The US Federal Reserve cut interest rates by a quarter of a percentage point for the second time this year in a widely expected move meant to sustain a decade-long economic expansion.
But the Fed gave mixed signals about what may happen next.
It also widened the gap between the interest it pays banks on excess reserves and the top of its policy rate range, a step taken to smooth out problems in money markets that prompted a market intervention by the New York Fed this week.
In lowering the benchmark overnight lending rate to a range of 1.75% to 2% on a 7-3 vote, the Fed's policy-setting committee nodded to ongoing global risks and "weakened" business investment and exports.

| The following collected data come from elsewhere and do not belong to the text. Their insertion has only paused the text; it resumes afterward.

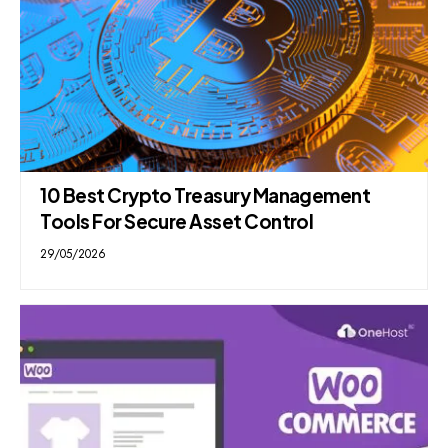
10 Best Crypto Treasury Management
Tools For Secure Asset Control
29/05/2026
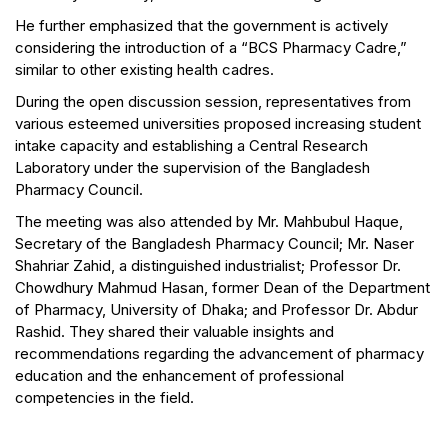
He further emphasized that the government is actively
considering the introduction of a “BCS Pharmacy Cadre,”
similar to other existing health cadres.
During the open discussion session, representatives from
various esteemed universities proposed increasing student
intake capacity and establishing a Central Research
Laboratory under the supervision of the Bangladesh
Pharmacy Council.
The meeting was also attended by Mr. Mahbubul Haque,
Secretary of the Bangladesh Pharmacy Council; Mr. Naser
Shahriar Zahid, a distinguished industrialist; Professor Dr.
Chowdhury Mahmud Hasan, former Dean of the Department
of Pharmacy, University of Dhaka; and Professor Dr. Abdur
Rashid. They shared their valuable insights and
recommendations regarding the advancement of pharmacy
education and the enhancement of professional
competencies in the field.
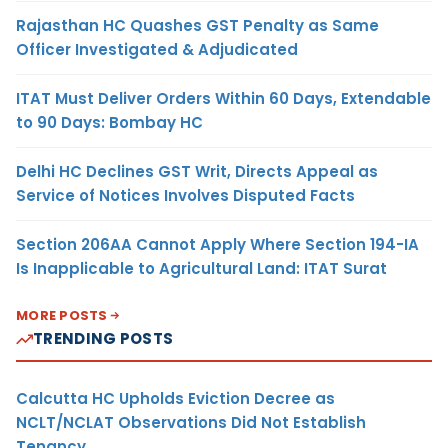
Rajasthan HC Quashes GST Penalty as Same
Officer Investigated & Adjudicated
ITAT Must Deliver Orders Within 60 Days, Extendable
to 90 Days: Bombay HC
Delhi HC Declines GST Writ, Directs Appeal as
Service of Notices Involves Disputed Facts
Section 206AA Cannot Apply Where Section 194-IA
Is Inapplicable to Agricultural Land: ITAT Surat
MORE POSTS
TRENDING POSTS
Calcutta HC Upholds Eviction Decree as
NCLT/NCLAT Observations Did Not Establish
Tenancy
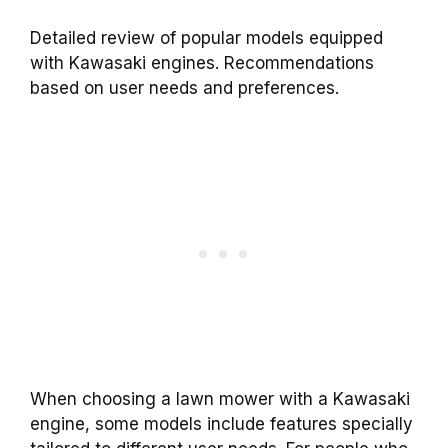
Detailed review of popular models equipped
with Kawasaki engines. Recommendations
based on user needs and preferences.
When choosing a lawn mower with a Kawasaki
engine, some models include features specially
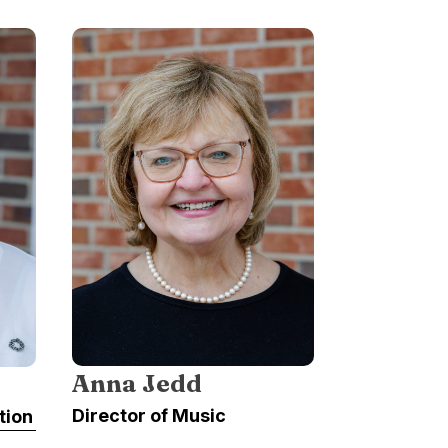
Anna Jedd
Director of Music
tion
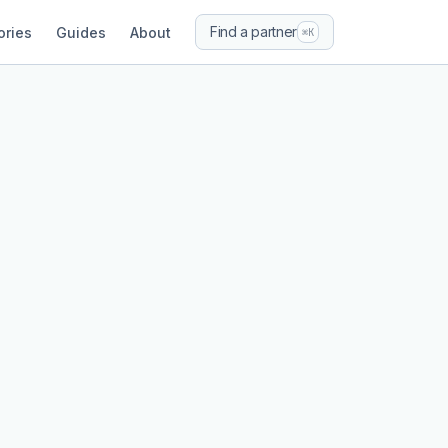
Find a partner
ories
Guides
About
⌘K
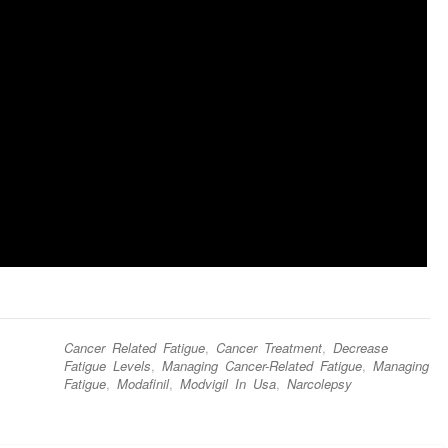
Cancer Related Fatigue
,
Cancer Treatment
,
Decrease
Fatigue Levels
,
Managing Cancer-Related Fatigue
,
Managing
Fatigue
,
Modafinil
,
Modvigil In Usa
,
Narcolepsy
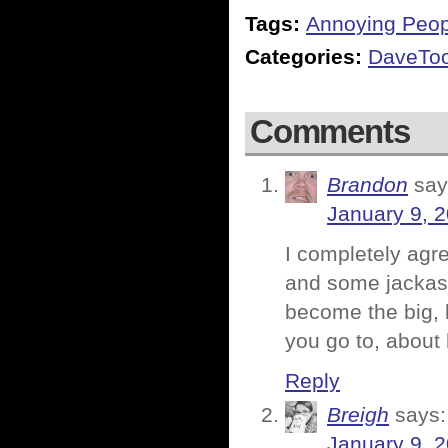
Tags:
Annoying Peop
Categories:
DaveTo
Comments
Brandon
say
January 9, 
I completely agr
and some jackas
become the big, 
you go to, about 
Reply
Breigh
says:
January 9, 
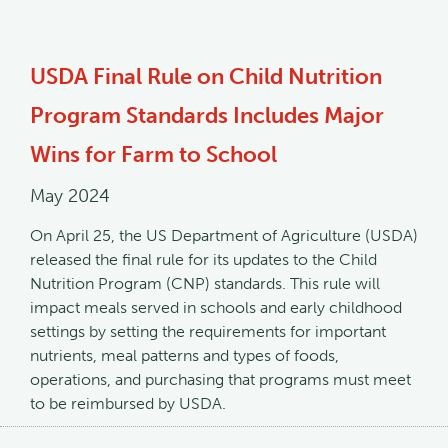
USDA Final Rule on Child Nutrition
Program Standards Includes Major
Wins for Farm to School
May 2024
On April 25, the US Department of Agriculture (USDA)
released the final rule for its updates to the Child
Nutrition Program (CNP) standards. This rule will
impact meals served in schools and early childhood
settings by setting the requirements for important
nutrients, meal patterns and types of foods,
operations, and purchasing that programs must meet
to be reimbursed by USDA.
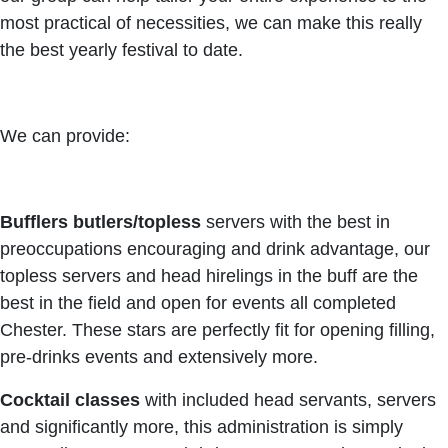
most practical of necessities, we can make this really
the best yearly festival to date.
We can provide:
Bufflers butlers
/topless
servers with the best in
preoccupations encouraging and drink advantage, our
topless servers and head hirelings in the buff are the
best in the field and open for events all completed
Chester. These stars are perfectly fit for opening filling,
pre-drinks events and extensively more.
Cocktail classes
with included head servants, servers
and significantly more, this administration is simply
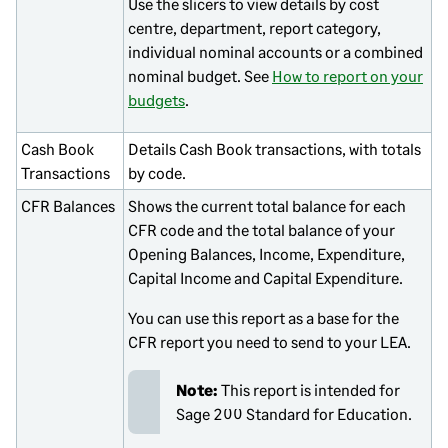
Use the slicers to view details by cost
centre, department, report category,
individual nominal accounts or a combined
nominal budget. See
How to report on your
budgets
.
Cash Book
Details Cash Book transactions, with totals
Transactions
by code.
CFR Balances
Shows the current total balance for each
CFR code and the total balance of your
Opening Balances, Income, Expenditure,
Capital Income and Capital Expenditure.
You can use this report as a base for the
CFR report you need to send to your LEA.
Note:
This report is intended for
Sage 200 Standard
for Education.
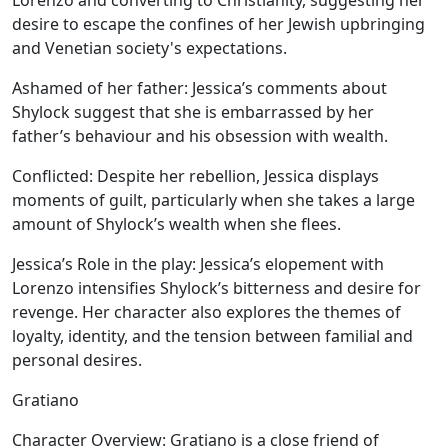
Lorenzo and converting to Christianity, suggesting her
desire to escape the confines of her Jewish upbringing
and Venetian society's expectations.
Ashamed of her father:
Jessica’s comments about
Shylock suggest that she is embarrassed by her
father’s behaviour and his obsession with wealth.
Conflicted:
Despite her rebellion, Jessica displays
moments of guilt, particularly when she takes a large
amount of Shylock’s wealth when she flees.
Jessica’s Role in the play:
Jessica’s elopement with
Lorenzo intensifies Shylock’s bitterness and desire for
revenge. Her character also explores the themes of
loyalty, identity, and the tension between familial and
personal desires.
Gratiano
Character Overview:
Gratiano is a close friend of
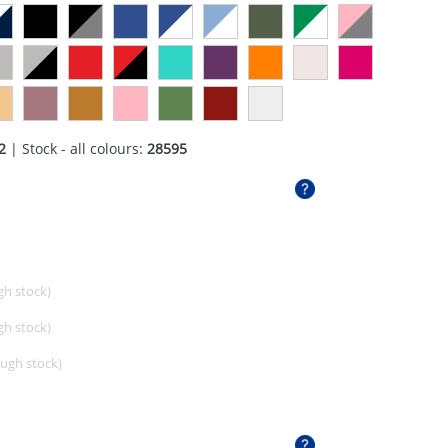
2
| Stock - all colours:
28595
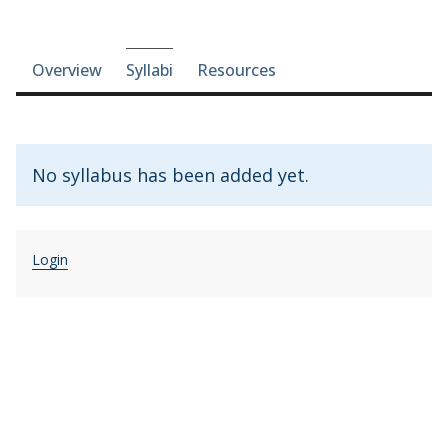
Course-section navigation
Overview
Syllabi
Resources
No syllabus has been added yet.
Login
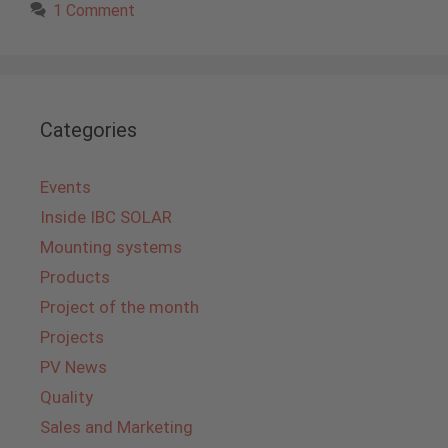
1 Comment
Categories
Events
Inside IBC SOLAR
Mounting systems
Products
Project of the month
Projects
PV News
Quality
Sales and Marketing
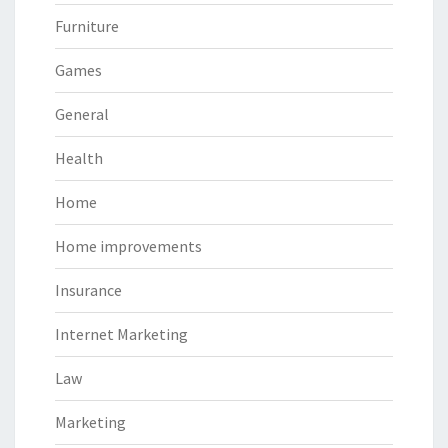
Furniture
Games
General
Health
Home
Home improvements
Insurance
Internet Marketing
Law
Marketing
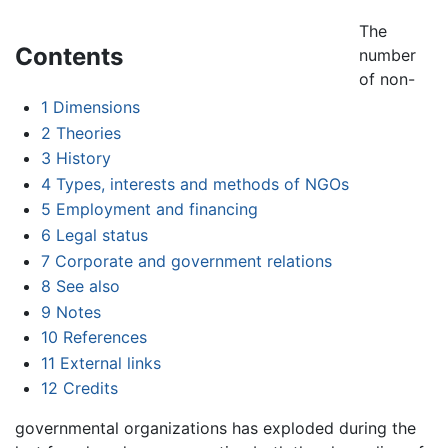
The
Contents
number
of non-
1
Dimensions
2
Theories
3
History
4
Types, interests and methods of NGOs
5
Employment and financing
6
Legal status
7
Corporate and government relations
8
See also
9
Notes
10
References
11
External links
12
Credits
governmental organizations has exploded during the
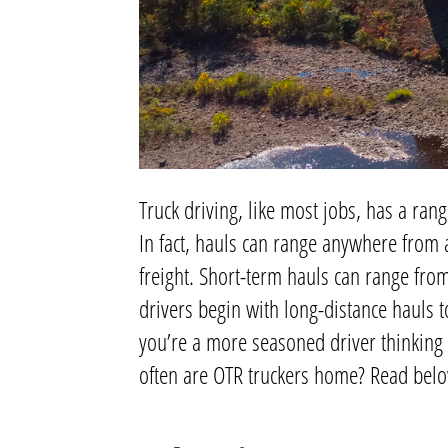
Truck driving, like most jobs, has a rang
In fact, hauls can range anywhere from 
freight. Short-term hauls can range from
drivers begin with long-distance hauls to
you’re a more seasoned driver thinking 
often are OTR truckers home? Read below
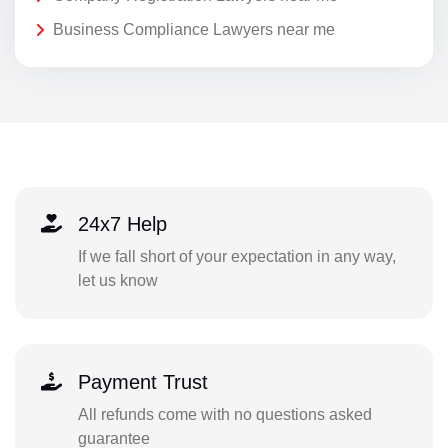
Business Compliance Lawyers near me
24x7 Help
If we fall short of your expectation in any way,
let us know
Payment Trust
All refunds come with no questions asked
guarantee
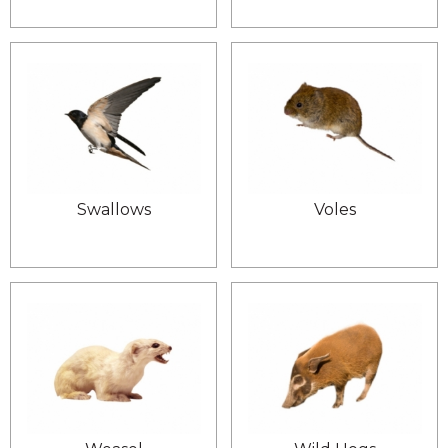
Swallows
Voles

Though the US economy continues growing at a "moderate"rate and the labour market "remains strong," the Fed said in its policy statement that it was cutting rates "in light of the implications of global developments for the economic outlook as well as muted inflation pressures."
With continued growth and strong hiring "the most likely outcomes," the Fed nevertheless cited "uncertainties" about the outlook and pledged to "act as appropriate" to sustain the expansion.
New projections showed policymakers expected rates to stay within the new range up to 2020.
However, in a sign of ongoing divisions within the Fed, seven of 17 policymakers projected one more quarter-point rate cut in 2019.
Five others, in contrast, see rates as needing to rise by the end of the year.
The divisions were reflected in dissents that came from both hawks and doves.
St. Louis President James Bullard wanted a half-point cut while Boston Fed President Eric Rosengren and Kansas City Fed President Esther George did not want a rate cut at all.
There was little change in policymakers' projections for the US economy, with growth seen at a slightly higher 2.2% this year and the unemployment rate to be 3.7% until 2020. Inflation is projected to be 1.5% for the year, below the Fed's 2% target, before rising to 1.9% next year.
The rate cut fell short of the more aggressive reduction in borrowing costs that President Donald Trump had demanded from Fed officials, whom he has insulted as "boneheads" who have put the economic recovery in jeopardy.
The Fed also cut rates in July, the first such move since 2008.
Fed officials have said the rate cuts are justified largely because of risks raised by Trump's trade war with China, a global economic slowdown and other overseas developments.
Their aim, they say, is to balance the potential need for lower rates against the risk that cheaper money may cause households and businesses to borrow too much, as happened in the run-up to the financial crisis more than a decade ago.